Program of the month: sflpf

July 9, 2019 Programs No comments

sfslpf estimates a non-stationary filter using shaping regularization.

The method is described in the reproducible paper Adaptive multiple subtraction using regularized nonstationary regressio

The following example from tccs/lpf/plut shows a common-offset section from the Pluto synthetic dataset before and after adaptive multiple subtraction with the help of sflpf.
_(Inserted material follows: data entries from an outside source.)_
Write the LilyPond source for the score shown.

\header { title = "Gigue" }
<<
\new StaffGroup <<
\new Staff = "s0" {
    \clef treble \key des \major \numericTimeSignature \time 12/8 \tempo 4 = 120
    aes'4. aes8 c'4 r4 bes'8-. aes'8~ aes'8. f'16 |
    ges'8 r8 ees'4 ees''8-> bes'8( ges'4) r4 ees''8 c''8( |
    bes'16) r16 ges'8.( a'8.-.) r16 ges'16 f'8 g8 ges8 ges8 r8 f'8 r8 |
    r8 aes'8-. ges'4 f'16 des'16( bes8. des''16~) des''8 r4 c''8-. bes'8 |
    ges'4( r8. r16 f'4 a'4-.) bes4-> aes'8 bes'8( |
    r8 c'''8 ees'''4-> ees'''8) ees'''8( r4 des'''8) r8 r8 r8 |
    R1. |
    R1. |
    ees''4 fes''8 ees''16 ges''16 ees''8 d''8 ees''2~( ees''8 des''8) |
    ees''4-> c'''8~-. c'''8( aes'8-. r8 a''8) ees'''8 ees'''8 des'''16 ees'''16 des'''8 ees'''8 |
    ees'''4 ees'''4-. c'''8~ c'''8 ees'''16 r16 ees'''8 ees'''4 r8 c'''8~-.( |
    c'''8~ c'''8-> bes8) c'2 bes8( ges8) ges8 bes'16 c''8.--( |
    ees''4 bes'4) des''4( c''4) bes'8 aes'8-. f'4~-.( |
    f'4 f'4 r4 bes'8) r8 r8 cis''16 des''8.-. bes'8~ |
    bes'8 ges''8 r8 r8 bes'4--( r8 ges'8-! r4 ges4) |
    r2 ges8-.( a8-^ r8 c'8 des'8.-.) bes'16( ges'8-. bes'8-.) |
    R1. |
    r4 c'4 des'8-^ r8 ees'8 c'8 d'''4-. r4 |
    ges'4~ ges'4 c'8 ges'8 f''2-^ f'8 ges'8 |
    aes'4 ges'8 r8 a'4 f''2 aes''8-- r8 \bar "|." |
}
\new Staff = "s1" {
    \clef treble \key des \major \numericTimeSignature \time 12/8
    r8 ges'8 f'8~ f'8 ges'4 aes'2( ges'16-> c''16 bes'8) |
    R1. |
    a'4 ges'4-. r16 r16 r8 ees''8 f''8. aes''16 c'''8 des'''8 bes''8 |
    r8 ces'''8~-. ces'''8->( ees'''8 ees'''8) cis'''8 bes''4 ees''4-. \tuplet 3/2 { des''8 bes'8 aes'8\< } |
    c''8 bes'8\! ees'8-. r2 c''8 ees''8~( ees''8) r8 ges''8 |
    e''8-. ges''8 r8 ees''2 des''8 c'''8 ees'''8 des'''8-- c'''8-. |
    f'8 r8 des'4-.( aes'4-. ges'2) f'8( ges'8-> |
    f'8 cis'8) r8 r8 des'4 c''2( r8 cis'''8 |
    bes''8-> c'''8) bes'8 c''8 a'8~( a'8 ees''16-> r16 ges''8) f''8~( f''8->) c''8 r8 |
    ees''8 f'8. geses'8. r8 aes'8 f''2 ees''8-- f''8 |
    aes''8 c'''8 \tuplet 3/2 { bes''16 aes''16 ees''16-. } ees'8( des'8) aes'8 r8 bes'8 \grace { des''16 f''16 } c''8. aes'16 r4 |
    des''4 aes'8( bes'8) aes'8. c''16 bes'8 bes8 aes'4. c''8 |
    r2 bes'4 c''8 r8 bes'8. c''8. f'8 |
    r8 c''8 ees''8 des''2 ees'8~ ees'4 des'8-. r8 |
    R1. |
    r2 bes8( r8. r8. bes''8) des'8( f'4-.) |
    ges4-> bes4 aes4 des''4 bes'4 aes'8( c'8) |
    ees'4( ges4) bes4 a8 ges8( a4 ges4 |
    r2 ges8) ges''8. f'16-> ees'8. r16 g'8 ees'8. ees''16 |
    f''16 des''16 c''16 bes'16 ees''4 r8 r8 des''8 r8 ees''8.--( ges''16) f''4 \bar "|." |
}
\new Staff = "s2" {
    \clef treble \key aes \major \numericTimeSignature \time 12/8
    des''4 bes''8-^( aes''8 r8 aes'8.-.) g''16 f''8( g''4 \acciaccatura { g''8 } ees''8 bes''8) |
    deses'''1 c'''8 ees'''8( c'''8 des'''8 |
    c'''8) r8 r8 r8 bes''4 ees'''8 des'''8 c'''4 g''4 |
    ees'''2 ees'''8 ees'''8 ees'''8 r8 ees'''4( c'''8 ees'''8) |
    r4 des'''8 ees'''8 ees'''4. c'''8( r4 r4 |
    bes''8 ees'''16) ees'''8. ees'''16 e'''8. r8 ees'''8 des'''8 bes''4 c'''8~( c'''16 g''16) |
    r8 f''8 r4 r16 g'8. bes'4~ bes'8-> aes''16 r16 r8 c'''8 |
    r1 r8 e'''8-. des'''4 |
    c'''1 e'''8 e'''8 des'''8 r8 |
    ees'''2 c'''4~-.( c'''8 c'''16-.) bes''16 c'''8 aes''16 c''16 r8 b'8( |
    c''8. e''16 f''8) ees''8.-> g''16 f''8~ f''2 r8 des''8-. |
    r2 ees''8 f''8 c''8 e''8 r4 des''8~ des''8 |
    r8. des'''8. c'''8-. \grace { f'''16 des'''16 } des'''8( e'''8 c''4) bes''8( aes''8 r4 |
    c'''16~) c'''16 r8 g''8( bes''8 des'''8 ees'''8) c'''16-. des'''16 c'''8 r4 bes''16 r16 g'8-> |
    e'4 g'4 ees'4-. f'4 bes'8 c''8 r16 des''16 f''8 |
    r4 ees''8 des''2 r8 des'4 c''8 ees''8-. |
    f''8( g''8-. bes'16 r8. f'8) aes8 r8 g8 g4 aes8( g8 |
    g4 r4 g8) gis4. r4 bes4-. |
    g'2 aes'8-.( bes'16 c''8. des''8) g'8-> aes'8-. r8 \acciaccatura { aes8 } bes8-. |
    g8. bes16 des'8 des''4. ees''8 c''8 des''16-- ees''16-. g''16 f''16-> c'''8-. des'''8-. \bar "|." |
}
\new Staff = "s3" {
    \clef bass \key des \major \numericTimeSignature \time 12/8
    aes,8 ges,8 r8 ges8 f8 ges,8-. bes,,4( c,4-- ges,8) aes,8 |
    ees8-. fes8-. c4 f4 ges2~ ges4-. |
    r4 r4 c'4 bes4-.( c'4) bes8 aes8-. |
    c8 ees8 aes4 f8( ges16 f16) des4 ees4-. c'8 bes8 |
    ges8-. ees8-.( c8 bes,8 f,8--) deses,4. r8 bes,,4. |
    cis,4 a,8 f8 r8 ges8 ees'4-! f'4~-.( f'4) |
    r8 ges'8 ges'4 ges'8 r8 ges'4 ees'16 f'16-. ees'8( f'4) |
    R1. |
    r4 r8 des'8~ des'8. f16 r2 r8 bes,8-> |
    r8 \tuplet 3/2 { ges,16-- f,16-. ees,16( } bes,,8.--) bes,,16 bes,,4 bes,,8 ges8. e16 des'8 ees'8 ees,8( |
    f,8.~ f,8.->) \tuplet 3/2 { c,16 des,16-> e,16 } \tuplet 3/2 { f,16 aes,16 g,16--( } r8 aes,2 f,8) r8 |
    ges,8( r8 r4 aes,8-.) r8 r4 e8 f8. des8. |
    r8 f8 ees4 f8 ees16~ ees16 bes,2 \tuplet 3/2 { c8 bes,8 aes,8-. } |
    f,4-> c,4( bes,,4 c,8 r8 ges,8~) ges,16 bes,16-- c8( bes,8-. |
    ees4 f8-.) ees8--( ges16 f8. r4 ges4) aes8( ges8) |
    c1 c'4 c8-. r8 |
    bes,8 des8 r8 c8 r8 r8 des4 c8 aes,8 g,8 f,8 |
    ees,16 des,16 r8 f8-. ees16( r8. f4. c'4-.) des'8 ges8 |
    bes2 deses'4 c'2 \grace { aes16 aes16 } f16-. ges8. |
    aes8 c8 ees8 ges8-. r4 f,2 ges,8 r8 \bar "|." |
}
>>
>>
Given target data $m(\mathbf{x})$ (specified with match= parameter) and a collection of fitting functions $s_k(\mathbf{x})$ (specified in the standard input), sflpf finds the fitting coefficients $b_k(\mathbf{x})$ by minimizing the error

$m(\mathbf{x}) – \displaystyle \sum_{k=1}^{N} b_k(\mathbf{x})\,s_k(\mathbf{x})$

while constraining the coefficients to be smooth. The smoothness is controlled by rect#= parameters, as in sfsmooth.

Shaping regularization is carried out iteratively, niter= controls the number of iterations.

The mean coefficient from the example above is shown in the figure below.

Optionally, a prediction-error filter can be applied to whiten the residual. The filter is specified with the help of pef= and lag= parameters, with a multidimensional helical filter specified as in sfhelicon.

The complex version of the same program is sfclpf.